Why Study Science?
Science can be fun and entertaining! At the very least, science lessons are an essential part of the Curriculum and lead to accreditation which is valuable by itself.
The true value of the science course lies within learning about the world around you. Science is the perfect subject to complement a child’s natural curiosity. Adding to the mix are skills for life such as perseverance, problem-solving and researching, teaching pupils to form their own opinions, rather than taking those of others for granted. This helps pupils to think about what could happen before they do it, creating a hypothesis in their mind, learning that not everything works the first time as some experiences fall in a heap and you have to find out what went wrong, and try again.
At a glance:
Science involves a lot of communication with other people.
- Science develops patience and perseverance
- It can help form a healthy dose of scepticism
- Science teaches pupils about the world around them
- Science can spark in pupils mind minds that they, too, can help solve the world’s big problems.
At the Horizon School, Hartlepool students follow a variety of Science courses appropriate to their level. At Key Stage 2/3 pupils follow Science topics based on the National Curriculum, with an emphasis of plugging the gaps in their knowledge and skills. This ensures that upon returning to mainstream school they are not disadvantaged from their peers.

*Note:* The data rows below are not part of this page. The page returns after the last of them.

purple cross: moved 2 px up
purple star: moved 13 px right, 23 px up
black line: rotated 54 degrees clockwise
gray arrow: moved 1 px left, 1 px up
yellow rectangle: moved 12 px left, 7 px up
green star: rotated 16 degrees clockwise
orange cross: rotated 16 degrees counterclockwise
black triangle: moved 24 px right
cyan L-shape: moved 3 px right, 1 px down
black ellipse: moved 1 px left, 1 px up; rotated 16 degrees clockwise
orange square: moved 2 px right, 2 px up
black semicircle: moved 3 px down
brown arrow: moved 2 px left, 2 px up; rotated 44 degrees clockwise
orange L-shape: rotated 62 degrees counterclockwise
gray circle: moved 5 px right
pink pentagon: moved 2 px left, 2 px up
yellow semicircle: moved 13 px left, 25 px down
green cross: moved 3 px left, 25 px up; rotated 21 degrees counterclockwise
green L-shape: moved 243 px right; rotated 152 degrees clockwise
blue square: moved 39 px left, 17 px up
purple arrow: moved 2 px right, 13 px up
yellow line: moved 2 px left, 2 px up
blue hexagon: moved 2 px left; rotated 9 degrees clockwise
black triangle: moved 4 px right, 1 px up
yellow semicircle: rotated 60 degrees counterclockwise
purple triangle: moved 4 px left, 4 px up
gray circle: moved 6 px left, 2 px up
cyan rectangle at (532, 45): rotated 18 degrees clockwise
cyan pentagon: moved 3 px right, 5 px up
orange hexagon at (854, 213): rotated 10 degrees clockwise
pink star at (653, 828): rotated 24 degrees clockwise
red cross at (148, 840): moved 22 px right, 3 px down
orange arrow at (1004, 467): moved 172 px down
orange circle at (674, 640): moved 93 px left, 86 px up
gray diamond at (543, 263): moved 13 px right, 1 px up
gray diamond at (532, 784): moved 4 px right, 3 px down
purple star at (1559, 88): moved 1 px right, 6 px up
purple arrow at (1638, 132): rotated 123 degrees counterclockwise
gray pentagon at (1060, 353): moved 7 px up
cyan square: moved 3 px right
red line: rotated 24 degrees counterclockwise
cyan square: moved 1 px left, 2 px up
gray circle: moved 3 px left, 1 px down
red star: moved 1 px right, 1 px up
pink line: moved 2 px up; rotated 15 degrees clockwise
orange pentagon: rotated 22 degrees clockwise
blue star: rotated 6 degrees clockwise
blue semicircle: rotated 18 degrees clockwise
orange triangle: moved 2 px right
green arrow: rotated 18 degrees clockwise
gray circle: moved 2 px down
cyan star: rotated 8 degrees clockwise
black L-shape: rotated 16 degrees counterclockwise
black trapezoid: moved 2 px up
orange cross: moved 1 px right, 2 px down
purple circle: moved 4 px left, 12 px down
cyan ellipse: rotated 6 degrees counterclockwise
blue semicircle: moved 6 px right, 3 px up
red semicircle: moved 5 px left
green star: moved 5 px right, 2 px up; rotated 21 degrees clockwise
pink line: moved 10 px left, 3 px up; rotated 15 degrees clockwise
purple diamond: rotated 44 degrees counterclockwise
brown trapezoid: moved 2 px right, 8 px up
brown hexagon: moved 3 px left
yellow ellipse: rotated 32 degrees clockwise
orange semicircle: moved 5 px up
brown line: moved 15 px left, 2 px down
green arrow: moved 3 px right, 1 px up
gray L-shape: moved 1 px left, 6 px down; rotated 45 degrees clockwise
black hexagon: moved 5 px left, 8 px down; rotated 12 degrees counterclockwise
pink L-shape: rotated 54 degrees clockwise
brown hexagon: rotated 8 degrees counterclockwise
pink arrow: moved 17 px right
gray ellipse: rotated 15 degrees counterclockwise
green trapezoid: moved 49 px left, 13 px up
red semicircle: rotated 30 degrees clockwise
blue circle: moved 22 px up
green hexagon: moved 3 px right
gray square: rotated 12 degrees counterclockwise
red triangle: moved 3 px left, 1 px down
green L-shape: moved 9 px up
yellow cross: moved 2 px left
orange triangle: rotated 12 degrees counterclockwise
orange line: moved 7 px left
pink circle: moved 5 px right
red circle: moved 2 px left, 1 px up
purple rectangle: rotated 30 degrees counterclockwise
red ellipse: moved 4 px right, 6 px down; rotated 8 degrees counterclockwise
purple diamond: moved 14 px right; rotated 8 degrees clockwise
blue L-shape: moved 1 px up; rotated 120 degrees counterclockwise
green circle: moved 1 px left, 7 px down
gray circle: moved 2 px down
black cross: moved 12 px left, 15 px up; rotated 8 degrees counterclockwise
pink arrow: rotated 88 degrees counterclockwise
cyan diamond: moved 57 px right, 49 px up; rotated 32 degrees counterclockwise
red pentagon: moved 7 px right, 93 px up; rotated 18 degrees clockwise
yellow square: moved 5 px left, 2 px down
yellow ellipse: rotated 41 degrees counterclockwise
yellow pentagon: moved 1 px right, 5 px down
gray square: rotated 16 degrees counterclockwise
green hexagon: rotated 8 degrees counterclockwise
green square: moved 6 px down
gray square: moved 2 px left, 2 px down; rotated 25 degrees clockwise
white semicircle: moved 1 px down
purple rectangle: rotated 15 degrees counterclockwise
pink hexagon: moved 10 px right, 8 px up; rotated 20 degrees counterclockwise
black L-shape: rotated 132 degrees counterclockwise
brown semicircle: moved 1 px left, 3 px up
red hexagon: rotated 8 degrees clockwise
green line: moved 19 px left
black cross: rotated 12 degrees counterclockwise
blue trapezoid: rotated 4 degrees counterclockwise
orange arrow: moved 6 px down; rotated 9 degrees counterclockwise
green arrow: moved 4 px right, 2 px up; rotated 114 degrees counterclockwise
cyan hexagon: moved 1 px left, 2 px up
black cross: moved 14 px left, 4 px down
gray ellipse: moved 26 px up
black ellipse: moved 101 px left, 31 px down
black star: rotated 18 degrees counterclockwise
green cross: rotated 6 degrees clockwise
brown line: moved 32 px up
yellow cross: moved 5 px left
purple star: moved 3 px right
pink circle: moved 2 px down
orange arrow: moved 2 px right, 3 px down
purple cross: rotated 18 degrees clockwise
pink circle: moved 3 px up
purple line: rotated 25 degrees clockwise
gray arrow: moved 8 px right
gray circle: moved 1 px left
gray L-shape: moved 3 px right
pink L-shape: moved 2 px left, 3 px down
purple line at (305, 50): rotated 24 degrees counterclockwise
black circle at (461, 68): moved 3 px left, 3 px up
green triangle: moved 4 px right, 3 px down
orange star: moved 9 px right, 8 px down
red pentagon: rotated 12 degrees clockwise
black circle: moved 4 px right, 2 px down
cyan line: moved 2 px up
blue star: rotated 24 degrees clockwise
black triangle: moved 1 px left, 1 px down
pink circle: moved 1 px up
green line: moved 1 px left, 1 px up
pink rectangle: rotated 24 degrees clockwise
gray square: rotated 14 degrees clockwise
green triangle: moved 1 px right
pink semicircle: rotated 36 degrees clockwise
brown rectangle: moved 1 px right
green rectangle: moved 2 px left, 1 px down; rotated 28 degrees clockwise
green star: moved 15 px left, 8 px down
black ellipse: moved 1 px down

In Key Stage 4 the majority of pupils study a Double Award GCSE in Science. For those pupils who are not able to access this course, there are a range of Entry level qualifications available in Science. This allows us to focus on maximising the scientific skills of our students, and ensures that no students leave the Horizon School, Hartlepool without being given the opportunity to experience the wonder of the world around them. Most students will achieve 2 GCSE’s in the process, ensuring students are proficient in the analytical skills they will need as an adult, whilst also enabling them to access a wider range of post-16 provision.
Defining spiritual, moral, social, cultural development within Science
Within the Science curriculum pupils are given the chance to explore the world in which we live and the effects on the environment, looking at where life comes from and wonders of the natural world. Pupils explore creation of new life through reproduction; exploring reproduction allows pupils to discuss different cultural and moral values of reproduction, allowing for discussion of different religions and faiths.
Exploring our place within the solar system allows us to discuss life on other planets. Pupils are given the opportunities to express their views by extensive questioning and answering.
Within lessons pupils work in small groups, testing and drawing conclusions from fact, giving them an understanding of the differences between fact and opinion. By exploring fertility treatments, cloning, transplants, selective breeding and the conflicts with abortion, pupils can gain an understanding of the moral and ethical issues regarding different faiths and cultural differences giving them the opportunity to reflect on their own beliefs and religious views looking at things from a different perspective. This gives pupils an understanding and appreciation of the wide range of cultural influences that have shaped their own heritage and those of others.
The staff at The Horizon School, Hartlepool take time to listen and build relationships with all the students.
I have a better relationship with the teachers at The Horizon School, Hartlepool. They listen to me and help me with my work
Teachers have high aspirations for pupils and their next steps in life...Pupils are well prepared to leave school after Year 11.